Глава 1. Я (1 июля)
ДЕПЕРСОНАЛИЗАЦИЯ
Заболевание психики, характеризующееся чувством отчуждения собственных мыслей, эмоций, действий. Утрата индивидуальности.
Если бы мог выбирать себя, я выбрал бы другого. И первым обвинил бы себя нынешнего в самозванстве.
Говорили, что в семье моего отца, обрусевшего грека, жила своя легенда – под стать мифам его далеких предков. Согласно ей, каждый мужчина в роду появлялся на свет девятого числа. Я опоздал всего на несколько часов, однако тем испортил грекам родословную, стал палкой в колесе их семейной фортуны. Кто-то из родни отца увидел во мне плод супружеской неверности, а кто-то – лишнее звено в математическом ряду.
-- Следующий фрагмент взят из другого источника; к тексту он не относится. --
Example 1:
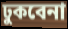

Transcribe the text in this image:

ঢুকবেনা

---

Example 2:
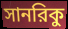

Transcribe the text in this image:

সানরিকু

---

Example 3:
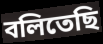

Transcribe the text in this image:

বলিতেছি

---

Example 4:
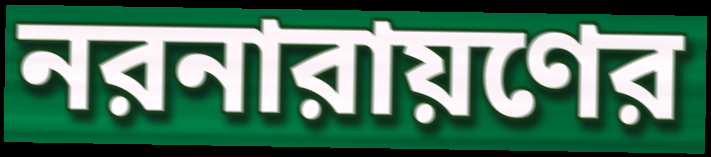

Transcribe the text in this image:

নরনারায়ণের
Но одинаково для всех, бывший грехом или погрешностью во плоти, я сделался изгоем. И угодил в детдом. С тех пор культурное наследие, оставленное греками, было единственным моим наследством. С тех пор я никогда нигде не чувствовал себя как дома – всюду не в своей тарелке, всегда не в своей шкуре.
Вот и теперь, проснувшийся глубокой ночью в полной темноте, долго лежал, прислушиваясь, как к шумам и шорохам пустого здания, к дому души: тот оставался необжит, хотя я занимал его более двадцати лет. Сердце стучало мерно, медленно, легкие качали воздух, мысли шли. Только казалось: в идеальном механизме том моя душа стала бракованной деталью – он отторгал ее, как чужеродный орган. И я бы многое отдал, чтобы узнать: кем был тот экзорцист, что изгонял меня из собственного тела, и, часом, не был ли я бесом?
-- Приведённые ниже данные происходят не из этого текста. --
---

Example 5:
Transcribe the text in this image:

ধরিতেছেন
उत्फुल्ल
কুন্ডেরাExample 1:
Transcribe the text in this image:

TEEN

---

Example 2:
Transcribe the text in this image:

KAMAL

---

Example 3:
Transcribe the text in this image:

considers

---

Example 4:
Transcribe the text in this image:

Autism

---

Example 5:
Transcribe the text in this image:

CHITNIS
Снова заснуть я не сумел. Едва стало светать, поднялся и поплелся в ванную. Споткнулся в коридоре о канистру с керосином, оставленную прежними хозяевами, нащупал выключатель. Вспыхнул свет, и я остолбенел.
Передо мной высился незнакомый человек.
Незваный гость в моей квартире, он стоял вальяжно, нагловато усмехаясь, – в прямоугольнике большого зеркала, словно в дверном проеме на пороге в мир иной.
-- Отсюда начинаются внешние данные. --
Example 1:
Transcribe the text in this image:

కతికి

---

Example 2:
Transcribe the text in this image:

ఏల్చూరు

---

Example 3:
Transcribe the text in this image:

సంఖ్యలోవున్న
Им был я сам, но я себя не узнавал.
Редко кому удается к двадцати с лишним годам так обозлиться на свое лицо, ни в чем не повинное – ни уродств, ни изъянов. Я же не мог понять, отчего вынужден носить личину человека, с виду бесчувственного и жестокого, смотреть на мир его пустыми, ничего не выражавшими глазами. Сколько бы ни старался, я не мог признать это лицо своим. Пробовал наблюдать за отражением под разными углами, строил разные гримасы, но безрезультатно.
Завтракал я вслепую, свет на кухне не включал, чтобы не превращать вид за окном в кривое зеркало: утренний пейзаж просился в музей прямо в оконной раме. Когда переезжал, я свел багаж до минимума, чтобы начать жизнь заново на новом месте. И до сих пор довольствовался утварью, оставшейся от прежних расточительных хозяев, что, уезжая, бросили столь многое, будто спасались из квартиры бегством. Сегодня начался мой отпуск, первый за три года. Хотелось перемен, и для начала я решил побриться и подстричься.
Жизнь брала свое – закручивала в водоворот будней, втягивала в переплет дел. И проблемы никогда не заставляли себя ждать подолгу. Первой из них появилась девчонка, словно та беда, что не приходит одна.
Я уже собрался уходить, когда в квартиру позвонили. Открыл дверь и увидел на пороге девушку.
– Ой! – испуганно воскликнула та. Но уже в следующий миг заулыбалась.